It’s late and I should probably be in bed right now as we’re leaving for the campground tomorrow. We won’t be leaving until afternoon so it’s not too bad. I packed up a few things in the car already and got our clothes packed up as well. I just need to pack what ever we have to use in the morning. I can’t believe it’s already camping time. Woohoo!
So today I went to the Casino for my interview and damn did that guy ever burst my bubble. Turn out the job was only for part time so that said, only about 20 hrs per week which I’m looking for full time but it could of always been a start. When I got to the wage part, was I ever shut down by it. I was for sure that it paid well as you’re dealing with all kind of money and it’s in the darn Casino after all but nope, it paid 12/hr which is super ridiculous to me. I’m paid more than that at the darn store. Blah! I was so very disappointing cause I was for sure that I’d be coming back from vacation to a new job. See why I hate thinking positive cause it never works out and then you’re super down about it cause you had your hopes up. I’m going back to being negative as at least that way I don’t get as bumped out when it doesn’t work out as I already expect the worse from it.
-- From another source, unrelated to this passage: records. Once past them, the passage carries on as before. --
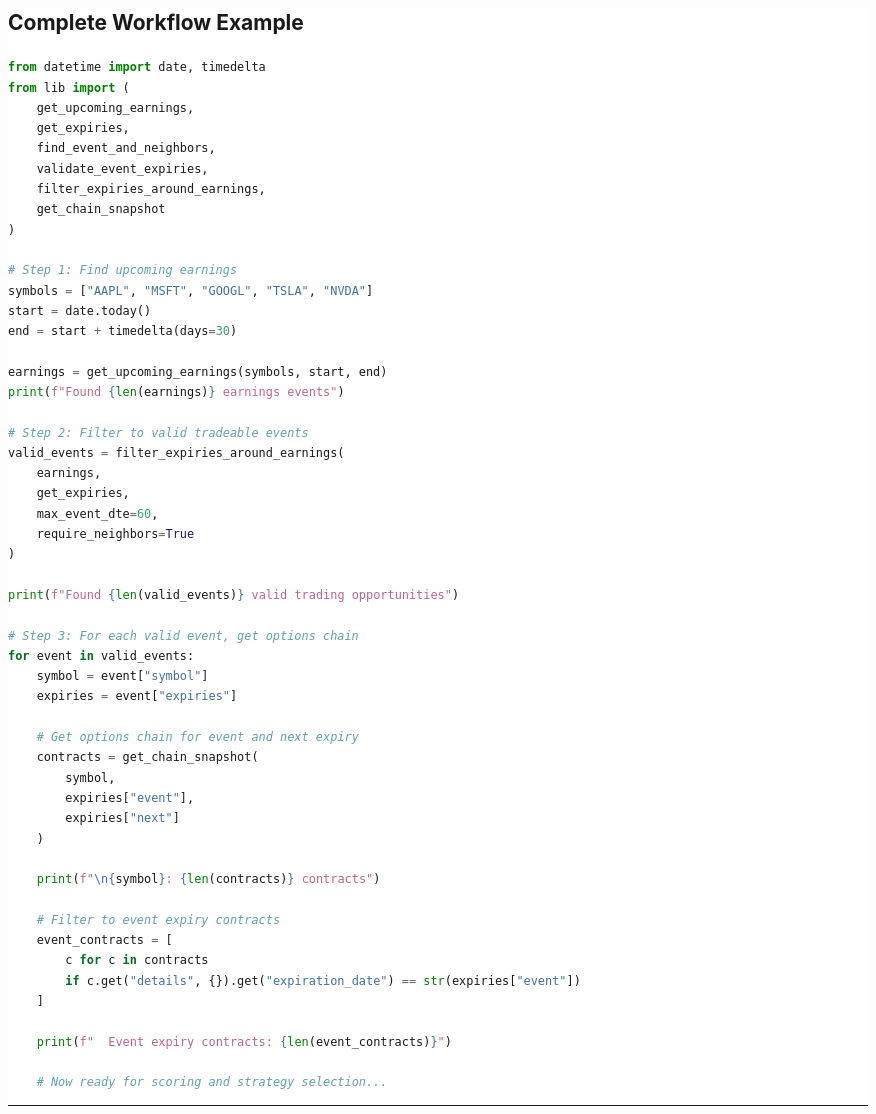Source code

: 
## Complete Workflow Example

```python
from datetime import date, timedelta
from lib import (
    get_upcoming_earnings,
    get_expiries,
    find_event_and_neighbors,
    validate_event_expiries,
    filter_expiries_around_earnings,
    get_chain_snapshot
)

# Step 1: Find upcoming earnings
symbols = ["AAPL", "MSFT", "GOOGL", "TSLA", "NVDA"]
start = date.today()
end = start + timedelta(days=30)

earnings = get_upcoming_earnings(symbols, start, end)
print(f"Found {len(earnings)} earnings events")

# Step 2: Filter to valid tradeable events
valid_events = filter_expiries_around_earnings(
    earnings,
    get_expiries,
    max_event_dte=60,
    require_neighbors=True
)

print(f"Found {len(valid_events)} valid trading opportunities")

# Step 3: For each valid event, get options chain
for event in valid_events:
    symbol = event["symbol"]
    expiries = event["expiries"]
    
    # Get options chain for event and next expiry
    contracts = get_chain_snapshot(
        symbol,
        expiries["event"],
        expiries["next"]
    )
    
    print(f"\n{symbol}: {len(contracts)} contracts")
    
    # Filter to event expiry contracts
    event_contracts = [
        c for c in contracts
        if c.get("details", {}).get("expiration_date") == str(expiries["event"])
    ]
    
    print(f"  Event expiry contracts: {len(event_contracts)}")
    
    # Now ready for scoring and strategy selection...
```

---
We still stayed and ate at the buffet and then I played my free money but didn’t stop there. I wanted to play $10 of my own money but the machine wouldn’t take it so I ended up putting $20 in but wanted to take out $10 but then hub decided to push on the button so I was like “might as well play it all” but then I started winning and made it to $80 and took it out so I made $60. Woohoo! I made more money from gambling than I would of from working there for their lil $12. Pffft!
I came back home and started packing stuff in the car. I then texted our friend that is coming to feed the kids while we’re gone to make sure she was coming and knew what to do but she straight up bitched at me cause “I was telling her what to do and not saying please”. WTF! I don’t understand why she was being such a bitch to me and I just started crying. I’m already handling way too much, I didn’t need that. I straight up called my other friend to see if she couldn’t find a way to make it as she’s normally the one feeding them but she’s now without a car so can’t come. She wasn’t home so I kept talking to the other friend which we turn out making alright but gosh that was not nice at all. It was a real slap in the face. She even went and texted hub saying that I had sent her orders without a please. Come on!
Anyways, while I was texting her I kept putting my hand in my hair and gosh it’s so greasy. It’s only been four days since the last wash and I normally can last up to 7-10 days. It was already feeling greasy yesterday and I really don’t understand why my hair is being this way. That said, I looked up online and I started reading a few different sites and it says that stress can cause your hair to be greasy which would make total sense as my hair is never this way and I’ve been very stressed out these past few weeks.
I really didn’t wanted to wash my hair cause that’s just making my color fade even faster but I had too cause I didn’t want to bring my shampoo and conditioner to the campground and I knew I wouldn’t make it till Fri so I ended up washing my hair. It feels much better but even with the wash it doesn’t really feel 100%. I just hope my life will get back on track real soon so I won’t have to be stressed out like this all the time. My pink is very faded so it will be terrible by the time I go back cause I still have a month to go. Bleh!
I still need to shave my legs and I really don’t want to be doing that. Being a woman sucks. I could always wait tomorrow or at the campground but I rather do it tonight so I guess that’s what I shall do after I’m done with this entry. I wasn’t gonna write tonight but decided to do so since I’m not sure if I’ll have time while we’re camping as our rule is always no electronics while we’re out there.
I’ve applied for yet another job today. I don’t know if I could handle it, seems like a lot to me but I still applied cause it pays $24/hr and it’s a social worker job but they are not asking for the association, as far as I can tell they just want the degree. Maybe it could be my way into things cause it’s with the hospital so I could make my way into the association with this job. I have big hopes but we all know that never goes well with me but I’m still sorta hopeful cause it’s all I can do. I just wish so very hard that it won’t take me too much time to find something else cause I really don’t want to come back to having to use my car for work, I just can’t handle it anymore and it’s stressing me way too much. I need to think about my health. I keep trying to mention going on EI to hub but he doesn’t seem to want me to go on it, it’s like he doesn’t realize how much this is affecting my health. Mom also doesn’t understand. Why can’t people that I love the most understand what I’m going thought? They should really have something where we get paid to have a “time off” from work so you don’t push yourself and have a breakdown cause I really feel that’s where I am headed right now. I see myself ending up in the hospital cause of all of this and that’s not good. I’m trying very hard to prevent it, especially that this new job I just applied for is for addiction and mental health as well as prevention of suicide so yea, can’t start that job if I’m there myself.
It’s super late and I really don’t want to go shave those legs of mine right now but I think I should cause I know I won’t have time tomorrow as I know I will be sleeping in and I still have a lot to get ready.
Let’s hope that once I set foot in that campground that I will be able to forget about life for the few days that we will be there. That I’ll be able to enjoy myself and my husband.